The Zoo recently welcomed a family of black bears who had become too close to humans. “These black bears were becoming a nuisance, entering the homes of local people and would potentially be euthanized if a captive alternative was not found,” Amy Gotliffe remarked. “They couldn’t be re-released into the wild as they had become too used to humans. Now we have beautiful bears living in a safe space at our zoos.” The message of coexistence will be prevalent throughout California Trail. “We’re going to teach everyone who comes to California Trail about how to coexist with black bears, coyotes, grizzly bears, mountain lions, wolves, coyotes, bobcats and all the rest of these California species,” Gotliffe stated.

@ Oakland Zoo

California Trail will not just be an incredible visitor experience but highly educational. “We’re going to provide very well thought out educational and action based messages,” Gotliffe commented. “We’ve been working with ECOS to design the interpretive elements of California Trail, and those elements were a collaboration of various zoo departments, partners and experts. We’re committed to inspiring our visitors to respect these animals and want to take action. There will be a visitor center which will team them more about what science tells us about these habitats and animals and how we can take action to help them.
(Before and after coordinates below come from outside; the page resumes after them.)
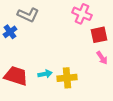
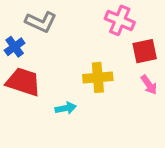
red trapezoid: (16, 76) -> (23, 82), moved
yellow cross: (67, 78) -> (98, 77), moved

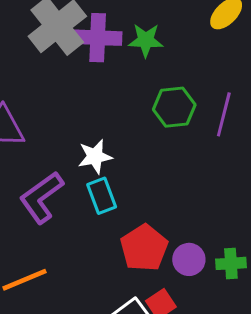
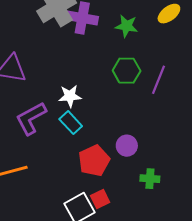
green star: (146, 40) -> (126, 26), moved
cyan rectangle: (102, 196) -> (71, 123), turned -30
purple circle: (189, 259) -> (127, 146), moved

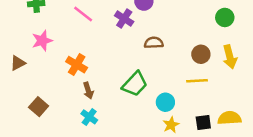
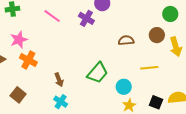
brown semicircle: (154, 43) -> (126, 40), moved
brown circle: (201, 54) -> (157, 35), moved
orange cross: (77, 65) -> (28, 60), moved
black square: (203, 122) -> (156, 102), turned 32

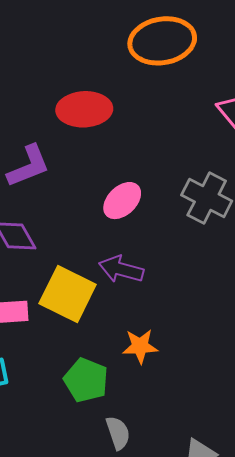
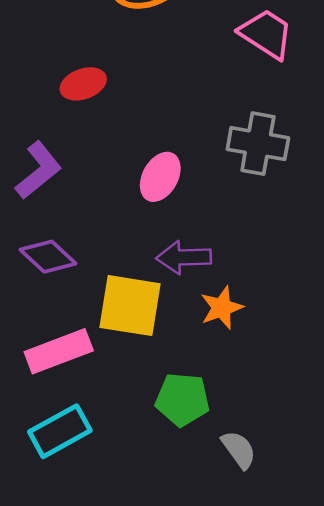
red ellipse: (84, 109) -> (83, 84), size x0.7
orange star: (140, 346) -> (222, 308), moved

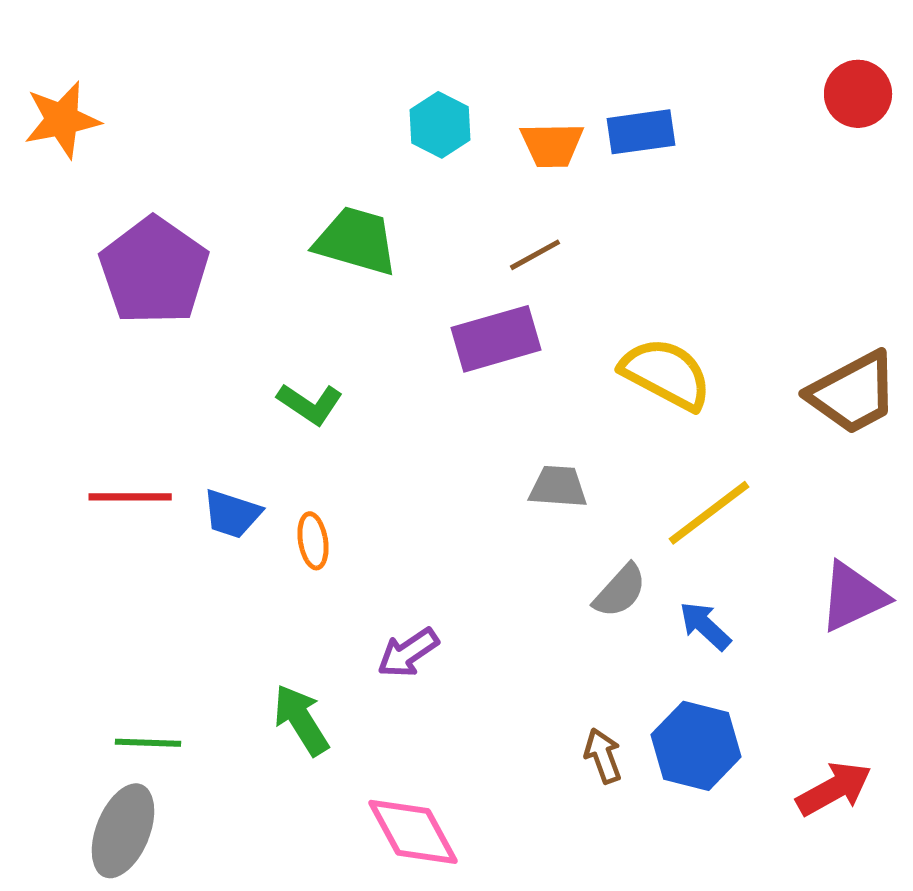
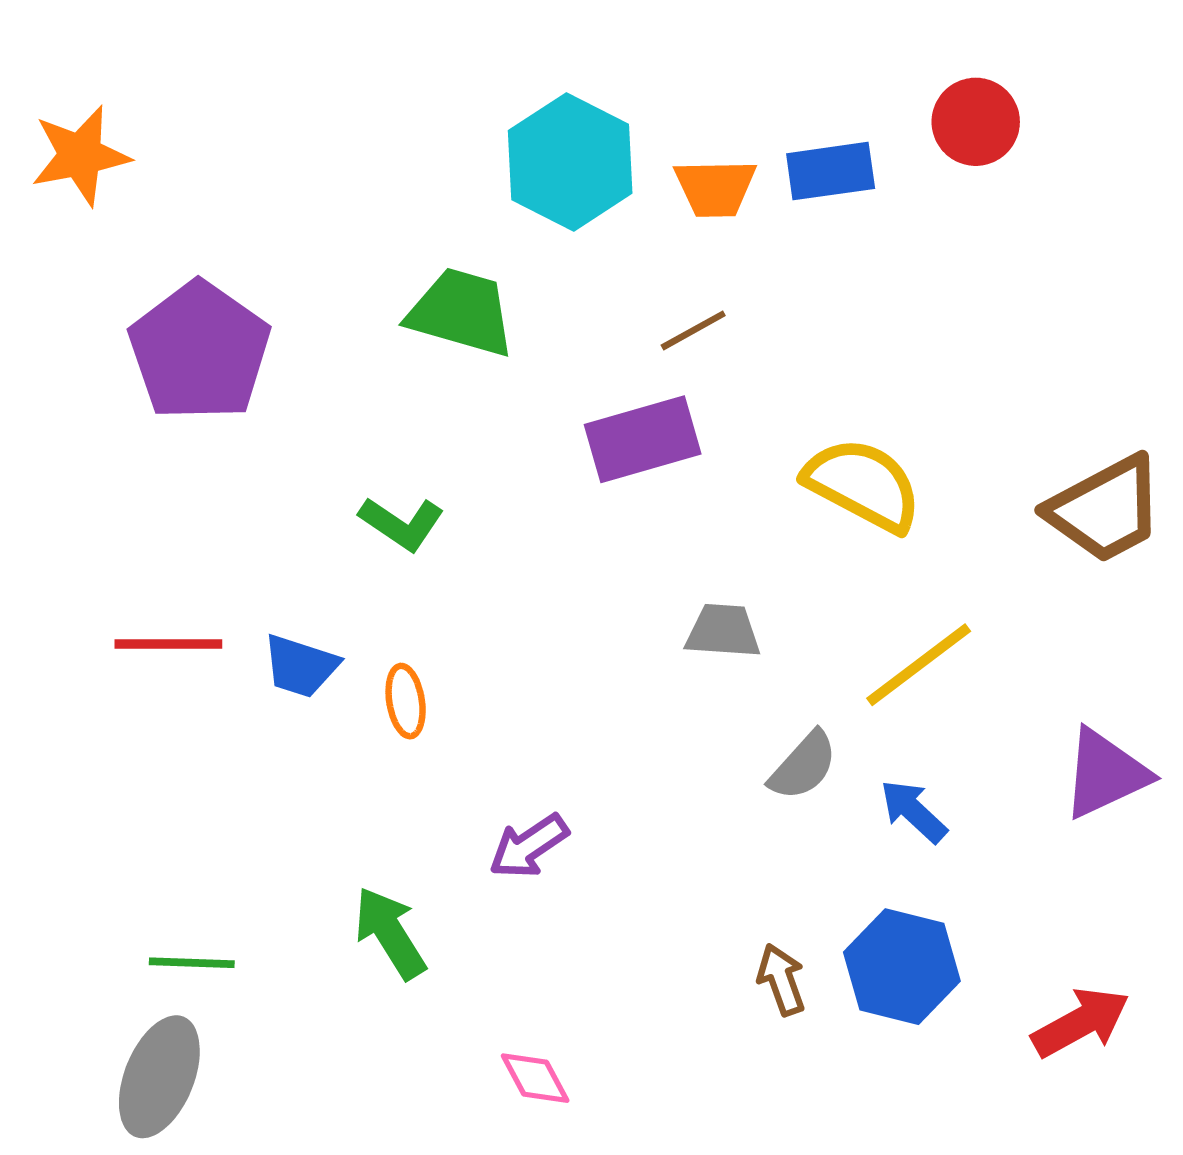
red circle: (858, 94) -> (976, 122), moved
cyan hexagon: (440, 125) -> (570, 162), size x1.6
pink diamond: (413, 832) -> (535, 1078), size x0.6

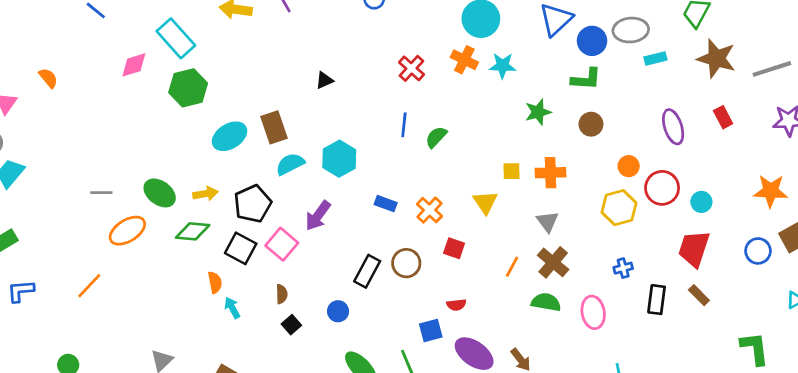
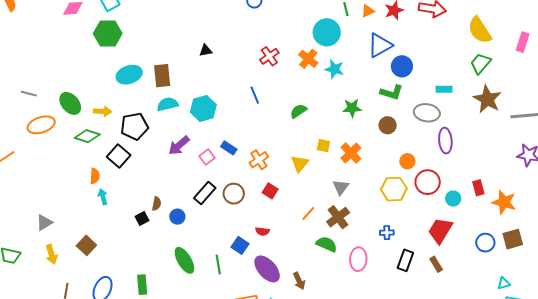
gray ellipse: (631, 30) -> (427, 113), moved
red rectangle: (723, 117) -> (478, 188), moved
blue line: (404, 125) -> (255, 95), turned -42
green semicircle: (436, 137) -> (298, 111), moved
orange cross: (550, 173) -> (351, 153), turned 35
pink square: (282, 244) -> (207, 157), moved, size x0.7
brown semicircle: (282, 294) -> (157, 204), moved
blue square: (431, 330) -> (240, 245), turned 36

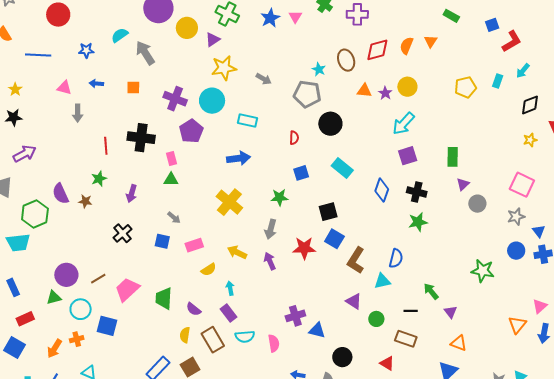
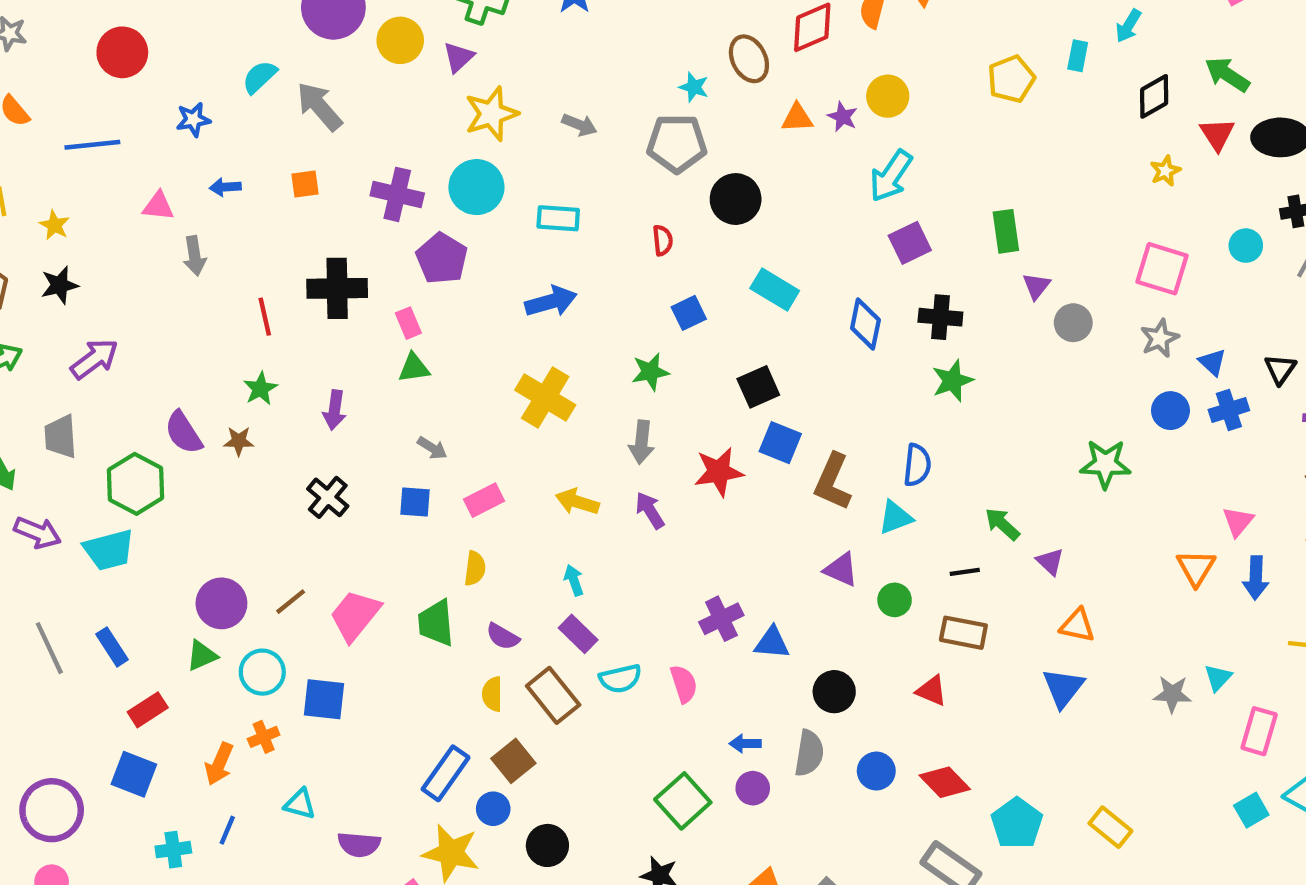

We’re going to have timely campaigns to help these animals here in California. We’re helping people understand what a beautiful state we live in and the biodiversity we have.”

@ Oakland Zoo

Even outside of California Trail, the Oakland Zoo is a forever home for many animals from subpar circumstances. “Many of our animals are rescues whether tigers, chimpanzees, parrots or tortoises,” Gotliffe stated. “We work with other agencies and organizations to take in animals that find themselves in situations. We house many confiscated animals who were pets or lived in shut down zoos or circuses. We do what we can and provide them a forever home. we have a lot of older animals as we ensure our animals have the best life possible.”

@ Oakland Zoo

One of the most progressive zoos in the nation, the Oakland Zoo is determined to be a leader in the zoo world into the future. “I think zoos have a very vital and exciting role to play in conservation in modern times,” Amy Gotliffe reflected. “This is a turning point for wildlife in this world so our actions as individuals matter a great deal. Zoos will continue to be places where people can connect with animals and that will always be important, seeing how beautiful tigers are, parrots living into their eighties and lions in prides. However, now zoos are also centers for conservation action. They’re a ground zero place for people to learn about conservation and find out their role in it. They find out what they can do to help tigers and what they shouldn’t do if they love orangutans and sun bears. It’s not just shockingly disturbing stories but giving people actions they can take to help animals. Zoos are waking up on their role in that process. Each zoo should do the best they can do and they’re stepping up.”

@ Oakland Zoo

Amy Gotliffe sees partnerships with conservation groups as vital to the future of the zoos and the Oakland Zoo in particular. She takes great passion in her work in zoo conservation. “The hardest part of my job is learning every day about more and more conservation and welfare challenges animals face around the world,” she siad. “We know there’s problems with human beings over the world and it’s sad to realize we can’t do everything for every single animal. We try to stay motivated and helpful despite these stories. The good part is when we use all our resources, partnerships and knowledge, and witness genuine change for wildlife, that is incredibly rewarding.”

@ Oakland Zoo

“We get to share a world with beautiful, incredible wildlife,” Gotliffe concluded. “They are what make this planet the wildlife fantastic place it is. It is an honor to work at a place that makes ensuring their future such a huge priority.”